Photo courtesy of NYCago.
685 East 182nd St.
1940
Eggers & Higgins
This Roman Catholic girls’ high school was established in 1939. The inventive, complexly massed U-shaped building, Romanesque in style, greets the street with strong apsidal forms attached to wings that project from a recessed central section designed to resemble a Medieval cloister. The architects Otto Eggers and Daniel Higgins had just succeeded to the practice of their late employer, John Russell Pope, and were contemporaneously at work putting the finishing touches on the National Gallery of Art and the Jefferson Memorial in Washington, D.C.

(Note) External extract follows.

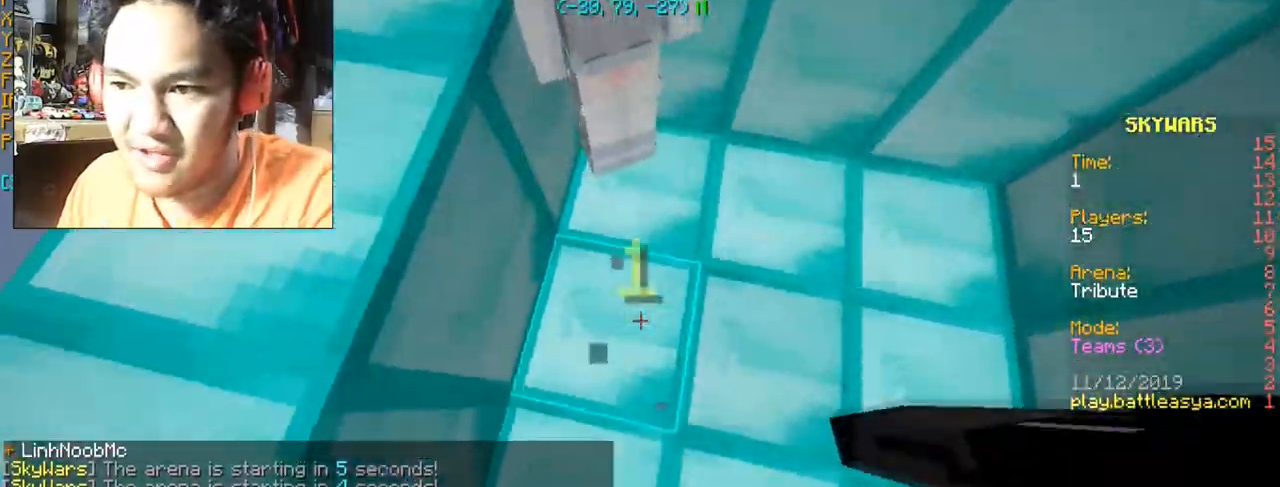
{"keys": [], "mouse": [], "events": [[67, "a", "down"], [67, "w", "down"], [300, "a", "up"], [300, "w", "up"], [367, "mouse_left", "down"], [467, "mouse_left", "up"]]}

Photo courtesy of Aquinas High School.
441 East Fordham Road
1997
Shepley, Bulfinch, Richardson & Abbott
The main library of Fordham University houses the fine Fordham Museum of Greek, Etruscan and Roman Art, comprising the collection of William D. Walsh, who majored in Greek and Latin at Fordham before embarking upon a career in law, finance, and collecting. The museum is an excellent starting point for an afternoon’s stroll through Belmont.
3051 East Tremont Avenue
ca. 1880
This prominently sited brick church, designed in the High Victorian Gothic style, boasts a distinct steeple that can be seen from blocks away. Notably, Crow Hill, on which the church sits, was the site to which General William Howe and his troops retreated after being repulsed by American forces as they attempted to cross Westchester Creek. The use of polychromatic materials, such as the contrasting white stone trim and red brick, as well as the incorporation of banded arches into the facade, is emblematic of High Victorian Gothic architecture. The First Presbyterian Church of Throggs Neck was organized in the 1850s, and during the Civil War, church parishioners offered bowls of soup to soldiers passing through Throggs Neck via train so that they would not be tempted to visit nearby taverns. The congregation’s first structure burned down in 1870, and the date of current church is unknown, although some estimates date it to around 1880.